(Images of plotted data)
--------------------------------

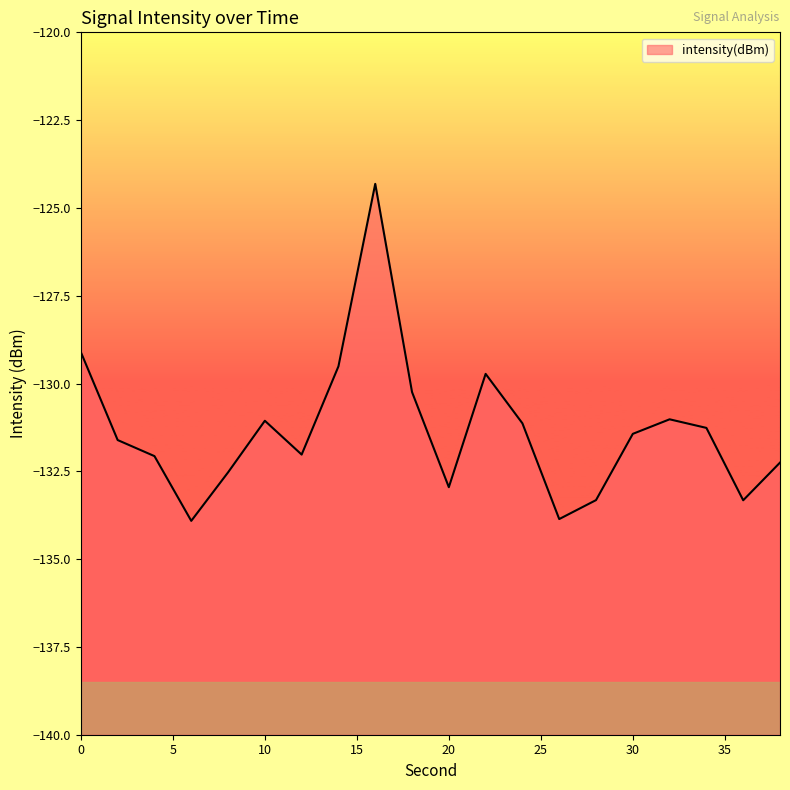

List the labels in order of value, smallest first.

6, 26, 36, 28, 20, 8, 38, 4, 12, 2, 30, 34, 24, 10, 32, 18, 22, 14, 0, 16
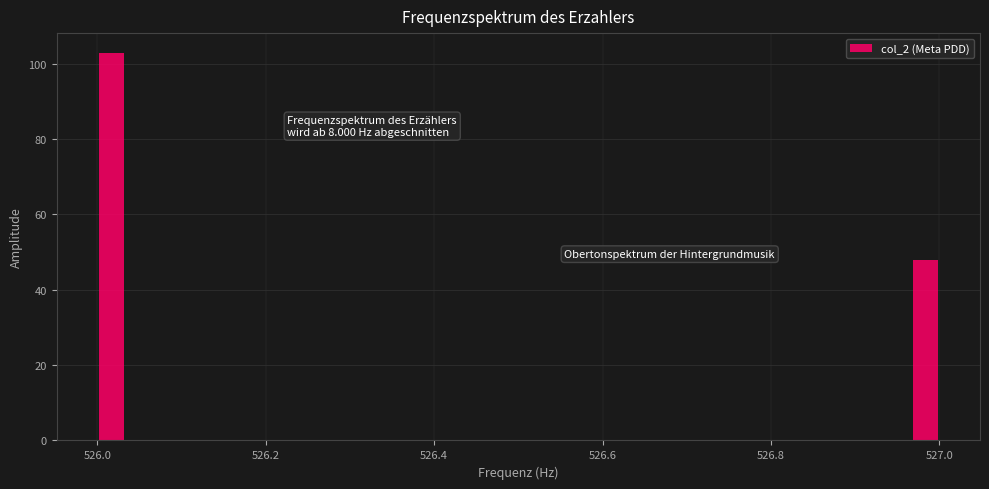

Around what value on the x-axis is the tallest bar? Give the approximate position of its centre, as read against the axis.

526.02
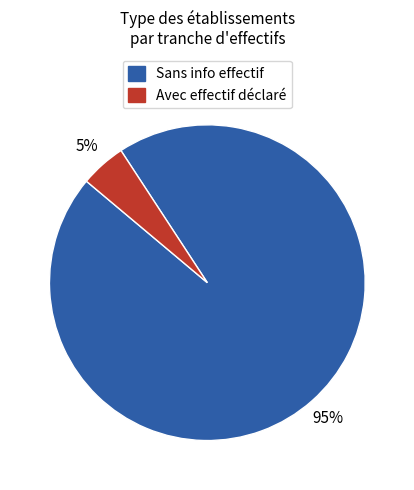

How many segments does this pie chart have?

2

--------------------------------

→ YOUR ASSIGNMENT
Arrange the lines from every row above as a numbered list, omitting blank lines and leaving out the pictures.

→ EXERCISE RESULT
1. List the labels in order of value, smallest first.
2. 6, 26, 36, 28, 20, 8, 38, 4, 12, 2, 30, 34, 24, 10, 32, 18, 22, 14, 0, 16
3. Around what value on the x-axis is the tallest bar? Give the approximate position of its centre, as read against the axis.
4. 526.02
5. How many segments does this pie chart have?
6. 2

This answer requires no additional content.